Clojure - Best way to extract PDF/Doc files into simple text


I'm looking for a simple solution to parse every file that has been uploaded to my app, and to convert into simple text. My web app runs on Clojure and prefer the API to parse all kinds of file types.


Solution

  • Take a look at apache poi, pdfbox and apache tika .

    They are java libraries for working with various file formats. You can use their java APIs directly in your clojure app.

    Here is a quote from apache tika website.

    The Apache Tika™ toolkit detects and extracts metadata and text content from various documents - from PPT to CSV to PDF - using existing parser libraries. Tika unifies these parsers under a single interface to allow you to easily parse over a thousand different file types. Tika is useful for search engine indexing, content analysis, translation, and much more.

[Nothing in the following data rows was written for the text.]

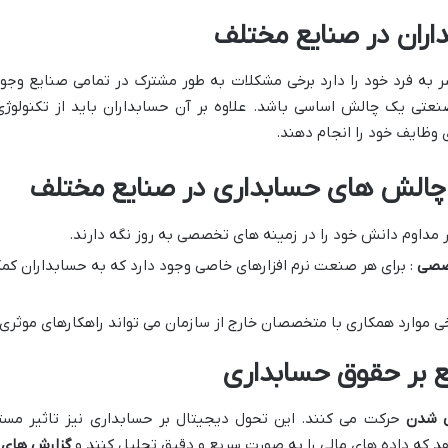
ران در صنایع مختلف
ه فرد خود را دارد برخی مشکلات به طور مشترک در تمامی صنایع وجود 
 صنعتی یک چالش اساسی باشد. علاوه بر آن حسابداران باید از تکنولو
ی وظایف خود را انجام دهند.
با چالش های حسابداری در صنایع مختلف
ر مداوم دانش خود را در زمینه های تخصصی به روز نگه دارند.
خصصی
: برای هر صنعت نرم افزارهای خاصی وجود دارد که به حسابداران کمک 
خی موارد همکاری با متخصصان خارج از سازمان می تواند راهکارهای موثری
ع بر حقوق حسابداری
ی شدن
حرکت می کنند. این تحول دیجیتال بر حسابداری نیز تاثیر مستقی
هد که داده های مالی را به صورت سریع و دقیق تحلیل کنند و
گزارش های 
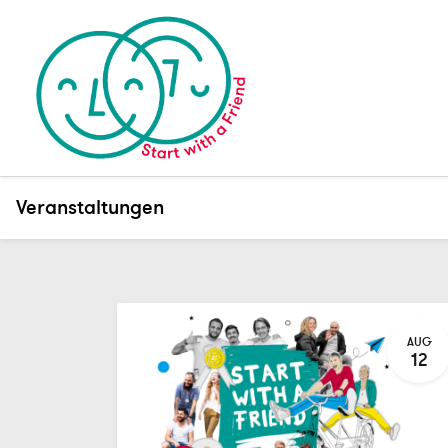
Veranstaltungen
AUG
12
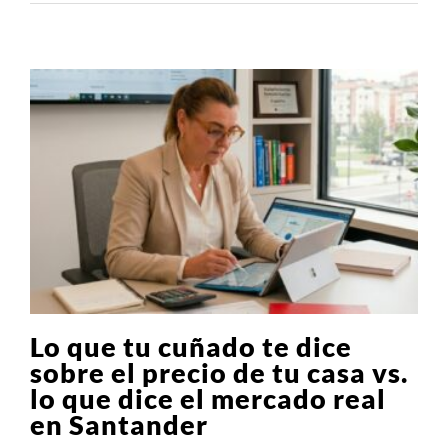
Lo que tu cuñado te dice
sobre el precio de tu casa vs.
lo que dice el mercado real
en Santander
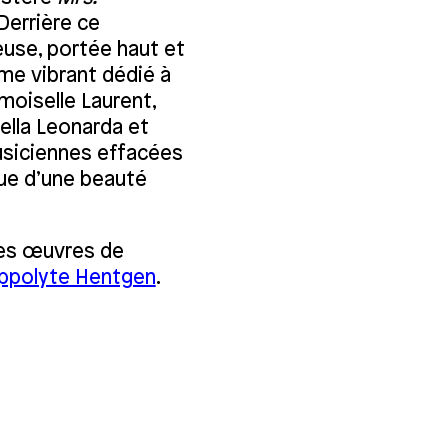
Derrière ce
use, portée haut et
mme vibrant dédié à
moiselle Laurent,
ella Leonarda et
usiciennes effacées
que d’une beauté
des œuvres de
ppolyte Hentgen
.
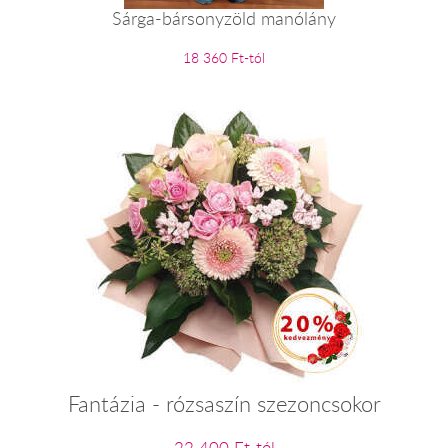
Sárga-bársonyzöld manólány
18 360 Ft-tól
Fantázia - rózsaszín szezoncsokor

    Here is a quote from pdfbox website.

    The Apache PDFBox™ library is an open source Java tool for working with PDF documents. This project allows creation of new PDF documents, manipulation of existing documents and the ability to extract content from documents

    And here is a quote from poi website

    For a number of years now, Apache POI has provided basic text extraction for all the project supported file formats. In addition, as well as the (plain) text, these provides access to the metadata associated with a given file, such as title and author.